L’enfant comprit ses scrupules.

— Vous pouvez le prendre, m’man. C’est le fruit de mes sueurs, demandez plutôt à Gargantua.

— Oh ! de tes sueurs ! fit la Cigale en riant. Tu transpires dans l’eau, toi ?

— Dans l’eau ! s’écria la Pacline.

— Dame ! je n’ peux pourtant pas retirer un noyé du feu.

— Tu as sauvé un homme ? dit la mère, rouge de plaisir.

— Faut pas rougir pour ça, m’man.

— Est-ce vrai, la Cigale ?

— C’est vrai.

— Bon ! v’là qu’on me traite comme un nègre ! v’là qu’on ne me croit pas ! v’là qu’on m’appelle menteur parce que…

— Parce que t’es un brave garçon, polisson.

— Vrai ?

Et Mouchette descendit de la table sur laquelle il était resté juché, en faisant le saut périlleux.

— En l’honneur de M. Auriol, dit-il, et celui-là pour vous, m’man.

Il en fit un second.

— Diable d’enfant ! dit la Réveilleuse, qui s’essuyait les yeux.
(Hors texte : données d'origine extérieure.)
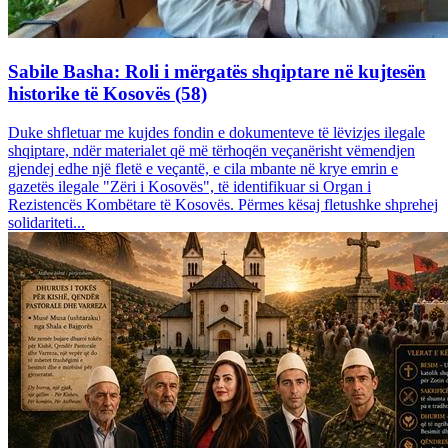
Sabile Basha: Roli i mërgatës shqiptare në kujtesën
historike të Kosovës (58)
Duke shfletuar me kujdes fondin e dokumenteve të lëvizjes ilegale
shqiptare, ndër materialet që më tërhoqën veçanërisht vëmendjen
gjendej edhe një fletë e veçantë, e cila mbante në krye emrin e
gazetës ilegale "Zëri i Kosovës", të identifikuar si Organ i
Rezistencës Kombëtare të Kosovës. Përmes kësaj fletushke shprehej
solidariteti...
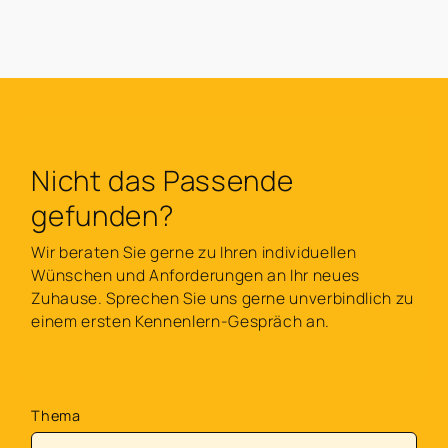
Nicht das Passende
gefunden?
Wir beraten Sie gerne zu Ihren individuellen
Wünschen und Anforderungen an Ihr neues
Zuhause. Sprechen Sie uns gerne unverbindlich zu
einem ersten Kennenlern-Gespräch an.
Thema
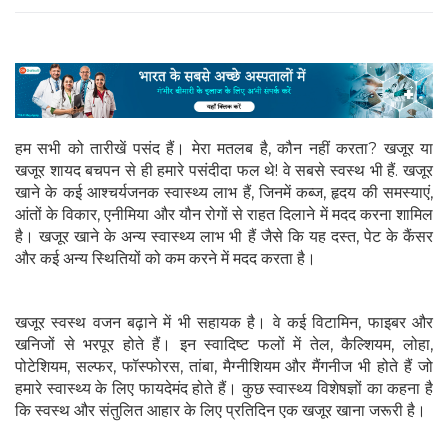
हम सभी को तारीखें पसंद हैं। मेरा मतलब है, कौन नहीं करता? खजूर या
खजूर शायद बचपन से ही हमारे पसंदीदा फल थे! वे सबसे स्वस्थ भी हैं. खजूर
खाने के कई आश्चर्यजनक स्वास्थ्य लाभ हैं, जिनमें कब्ज, हृदय की समस्याएं,
आंतों के विकार, एनीमिया और यौन रोगों से राहत दिलाने में मदद करना शामिल
है। खजूर खाने के अन्य स्वास्थ्य लाभ भी हैं जैसे कि यह दस्त, पेट के कैंसर
और कई अन्य स्थितियों को कम करने में मदद करता है।
खजूर स्वस्थ वजन बढ़ाने में भी सहायक है। वे कई विटामिन, फाइबर और
खनिजों से भरपूर होते हैं। इन स्वादिष्ट फलों में तेल, कैल्शियम, लोहा,
पोटेशियम, सल्फर, फॉस्फोरस, तांबा, मैग्नीशियम और मैंगनीज भी होते हैं जो
हमारे स्वास्थ्य के लिए फायदेमंद होते हैं। कुछ स्वास्थ्य विशेषज्ञों का कहना है
कि स्वस्थ और संतुलित आहार के लिए प्रतिदिन एक खजूर खाना जरूरी है।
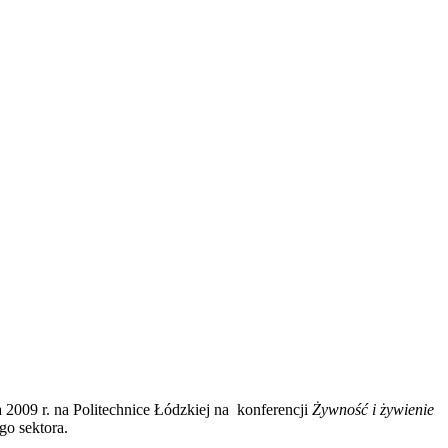
 2009 r. na Politechnice Łódzkiej na konferencji
Żywność i żywienie
go sektora.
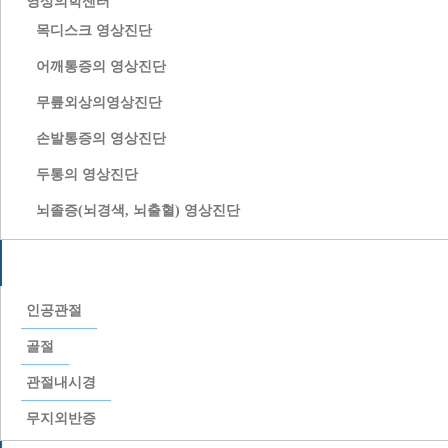
영상의학센터
목디스크 영상진단
어깨통증의 영상진단
무릎외상의영상진단
손발통증의 영상진단
두통의 영상진단
뇌졸증(뇌경색, 뇌출혈) 영상진단
특수치료
인공관절
골절
관절내시경
무지외반증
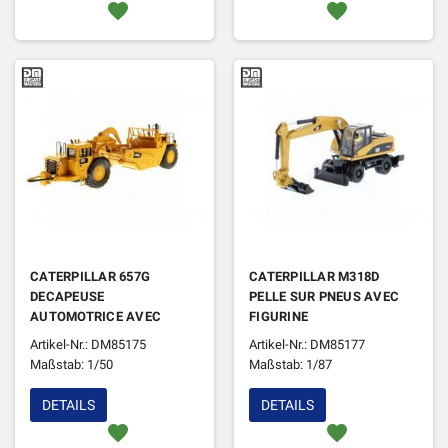
favorite
favorite
CATERPILLAR 657G
CATERPILLAR M318D
DECAPEUSE
PELLE SUR PNEUS AVEC
AUTOMOTRICE AVEC
FIGURINE
FIGURINE
Artikel-Nr.: DM85175
Artikel-Nr.: DM85177
Maßstab: 1/50
Maßstab: 1/87
DETAILS
DETAILS
favorite
favorite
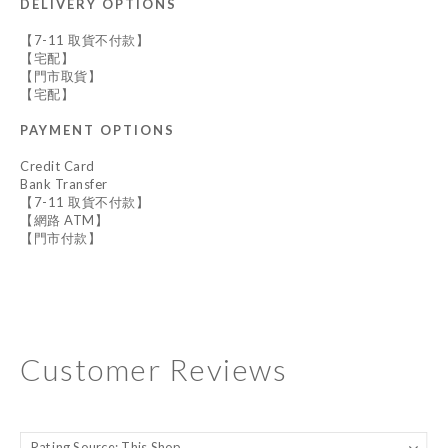
DELIVERY OPTIONS
【7-11 取貨不付款】
【宅配】
【門市取貨】
【宅配】
PAYMENT OPTIONS
Credit Card
Bank Transfer
【7-11 取貨不付款】
【網路 ATM】
【門市付款】
Customer Reviews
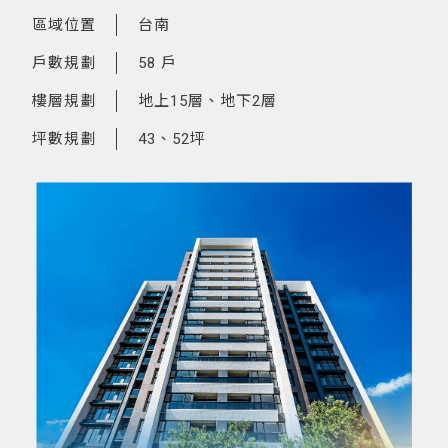
區域位置
台南
戶數規劃
58 戶
樓層規劃
地上15層、地下2層
坪數規劃
43、52坪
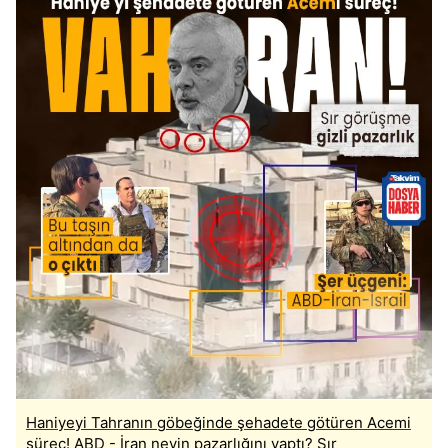
Haniyeyi Tahranın göbeğinde şehadete götüren Acemi
süreç! ABD - İran neyin pazarlığını yaptı? Sır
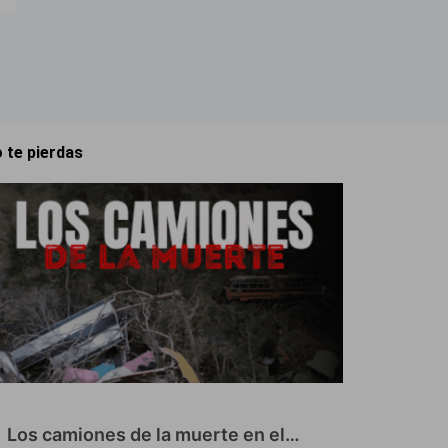
 te pierdas
Los camiones de la muerte en el…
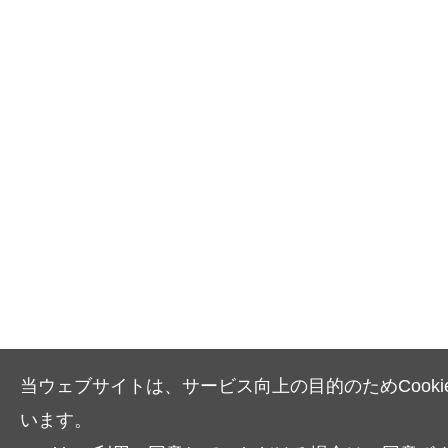
当ウェブサイトは、サービス向上の目的のためCooki
います。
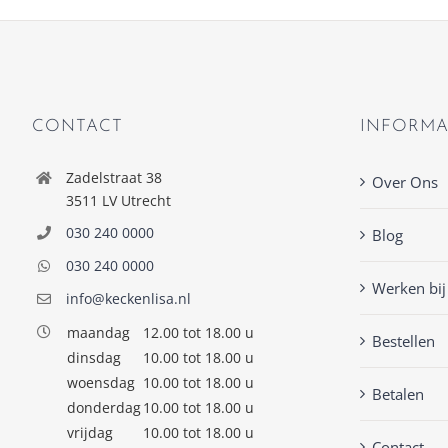
CONTACT
INFORMA
Zadelstraat 38
Over Ons
3511 LV Utrecht
030 240 0000
Blog
030 240 0000
Werken bij
info@keckenlisa.nl
maandag
12.00 tot 18.00 u
Bestellen
dinsdag
10.00 tot 18.00 u
woensdag
10.00 tot 18.00 u
Betalen
donderdag
10.00 tot 18.00 u
vrijdag
10.00 tot 18.00 u
Contact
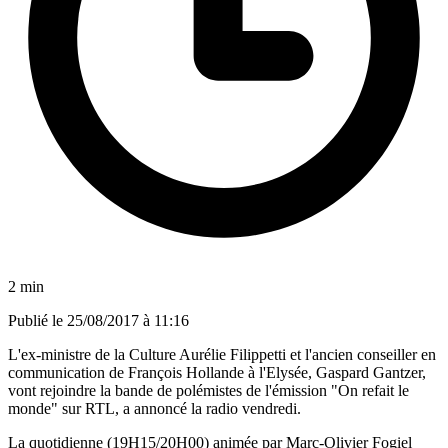
2 min
Publié le
25/08/2017 à 11:16
L'ex-ministre de la Culture Aurélie Filippetti et l'ancien conseiller en
communication de François Hollande à l'Elysée, Gaspard Gantzer,
vont rejoindre la bande de polémistes de l'émission "On refait le
monde" sur RTL, a annoncé la radio vendredi.
La quotidienne (19H15/20H00) animée par Marc-Olivier Fogiel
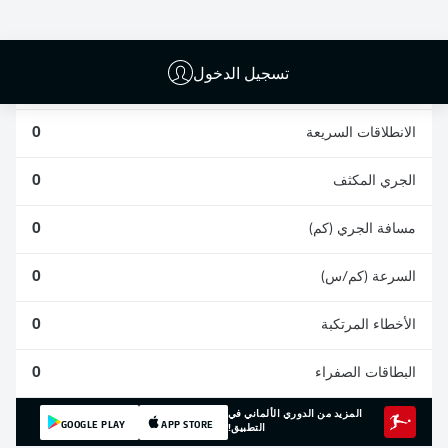
0
0
0
تسجيل الدخول
المشاركات
0
الانطلاقات السريعة
0
الجري المكثف
0
مسافة الجري (كم)
0
السرعة (كم/س)
0
الأخطاء المرتكبة
0
البطاقات الصفراء
0
المزيد من الدوري الألماني في
GOOGLE PLAY
APP STORE
التطبيق!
Et si tu t’étais noyé, que serais-je devenue, moi ?

— Me noyer dans l’eau ! Le plus souvent ! Je ne l’aime pas assez pour ça. D’ailleurs, la Seine me connaît trop pour me garder dans son lit. C’est une rivière trop honnête.

— La Seine est un fleuve, moucheron, grommela le géant pour échapper à l’attendrissement qui commençait à le gagner, lui aussi.

— Bah ! fit Mouchette étonné, eh bien ! raison de plus.

— Allons, viens, il est onze heures, je te paye à déjeuner.

— Où ça ? chez Paul ?

— Chez Niquet, oui.

— Fameux ! Allons-y. Adieu, m’man.

— Adieu… répondit la Pacline… Eh bien ! à ton tour.

— Quoi donc ?

— Tu pars sans m’embrasser ?

— Je craignais de vous embêter.

Et il lui ressauta au cou.

— Mauvais sujet, lui dit-elle en l’embrassant avec tendresse. Quand seras-tu un homme ?

— Quand la Cigale sera un singe.

Et le géant et le gamin quittèrent joyeusement la mansarde.

Restée seule, la Réveilleuse serra l’argent dans une cachette creusée dans le mur de sa chambre, puis tombant sur un siège :

— S’il avait péri dans ce sauvetage… je serais restée seule… seule ! murmura-t-elle d’une voix triste. Ô ma fille ! ma pauvre fille, ne te rétrouverai-je donc jamais !

Elle se versa un plein verre d’eau-de-vie et le but d’un seul coup.